##### GIVEN RECORDS #####
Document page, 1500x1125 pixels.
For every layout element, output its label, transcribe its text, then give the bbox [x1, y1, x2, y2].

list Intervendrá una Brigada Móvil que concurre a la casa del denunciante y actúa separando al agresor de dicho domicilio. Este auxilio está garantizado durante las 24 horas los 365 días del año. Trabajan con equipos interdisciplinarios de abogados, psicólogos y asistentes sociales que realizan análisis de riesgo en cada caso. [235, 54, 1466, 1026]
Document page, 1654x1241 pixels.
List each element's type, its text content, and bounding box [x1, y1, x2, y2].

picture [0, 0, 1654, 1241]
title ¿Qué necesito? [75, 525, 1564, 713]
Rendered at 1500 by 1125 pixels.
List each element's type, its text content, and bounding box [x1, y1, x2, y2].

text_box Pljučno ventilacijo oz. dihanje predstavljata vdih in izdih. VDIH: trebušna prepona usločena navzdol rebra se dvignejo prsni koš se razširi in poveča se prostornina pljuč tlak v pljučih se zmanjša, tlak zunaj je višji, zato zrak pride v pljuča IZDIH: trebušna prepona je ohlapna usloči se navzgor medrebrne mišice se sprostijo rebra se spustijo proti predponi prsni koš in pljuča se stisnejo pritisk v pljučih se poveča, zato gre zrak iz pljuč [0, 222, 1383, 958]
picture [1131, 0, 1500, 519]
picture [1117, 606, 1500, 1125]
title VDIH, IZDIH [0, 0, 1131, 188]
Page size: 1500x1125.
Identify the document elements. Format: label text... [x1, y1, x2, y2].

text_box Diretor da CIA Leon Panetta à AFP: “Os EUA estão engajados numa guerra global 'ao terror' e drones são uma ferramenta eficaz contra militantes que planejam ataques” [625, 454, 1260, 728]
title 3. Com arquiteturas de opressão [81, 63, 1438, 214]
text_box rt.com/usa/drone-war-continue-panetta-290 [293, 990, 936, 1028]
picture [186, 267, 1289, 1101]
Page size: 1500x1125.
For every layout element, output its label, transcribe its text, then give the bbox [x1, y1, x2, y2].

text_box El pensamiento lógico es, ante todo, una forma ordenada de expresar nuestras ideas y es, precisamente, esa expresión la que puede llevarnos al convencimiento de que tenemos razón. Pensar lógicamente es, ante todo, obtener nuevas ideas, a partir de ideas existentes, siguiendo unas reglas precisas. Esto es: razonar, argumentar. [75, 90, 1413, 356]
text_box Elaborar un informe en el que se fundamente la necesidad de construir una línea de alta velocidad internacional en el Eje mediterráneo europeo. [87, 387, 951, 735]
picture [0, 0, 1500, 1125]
#####
• PROBLEM TO SOLVE: Copy the listing lines from the line with "Document page, 1654x1241 pixels." through the line with "title ¿Qué necesito? [75, 525, 1564, 713]", reproducing them without any change.

• WRITTEN REPLY:
Document page, 1654x1241 pixels.
List each element's type, its text content, and bounding box [x1, y1, x2, y2].

picture [0, 0, 1654, 1241]
title ¿Qué necesito? [75, 525, 1564, 713]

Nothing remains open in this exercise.